§ THE DATA:
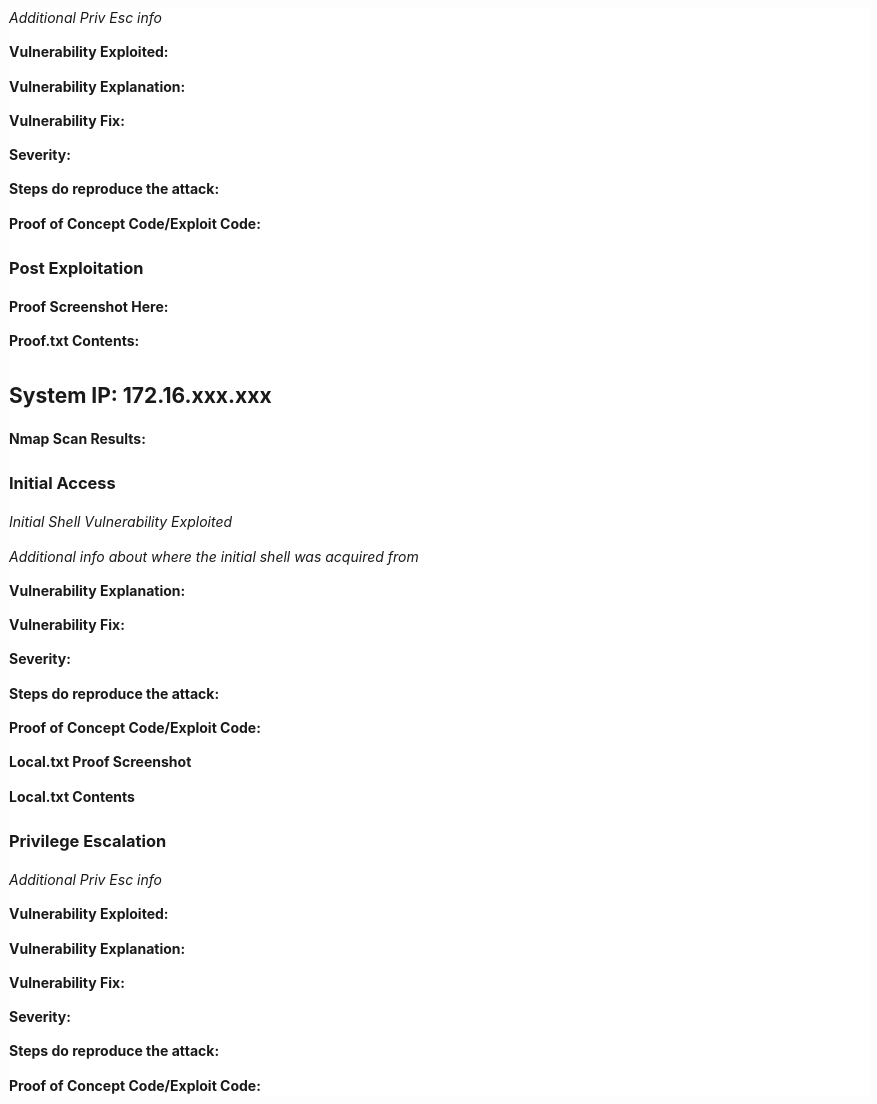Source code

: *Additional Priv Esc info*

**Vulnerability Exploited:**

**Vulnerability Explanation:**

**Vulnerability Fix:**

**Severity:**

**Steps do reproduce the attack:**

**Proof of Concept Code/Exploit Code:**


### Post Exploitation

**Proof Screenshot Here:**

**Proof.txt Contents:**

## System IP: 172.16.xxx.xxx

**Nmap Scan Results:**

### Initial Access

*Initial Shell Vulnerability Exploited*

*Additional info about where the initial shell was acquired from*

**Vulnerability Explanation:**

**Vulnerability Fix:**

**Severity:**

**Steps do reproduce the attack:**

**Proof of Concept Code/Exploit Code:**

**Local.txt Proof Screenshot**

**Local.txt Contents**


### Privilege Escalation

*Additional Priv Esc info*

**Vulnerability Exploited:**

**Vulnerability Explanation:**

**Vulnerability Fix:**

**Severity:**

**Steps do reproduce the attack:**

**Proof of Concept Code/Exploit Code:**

§ WHAT IS EXPECTED:
What is the number of lines in the records that contain "Screenshot"? Give that number only.

§ RESPONSE TO THIS EXERCISE:
2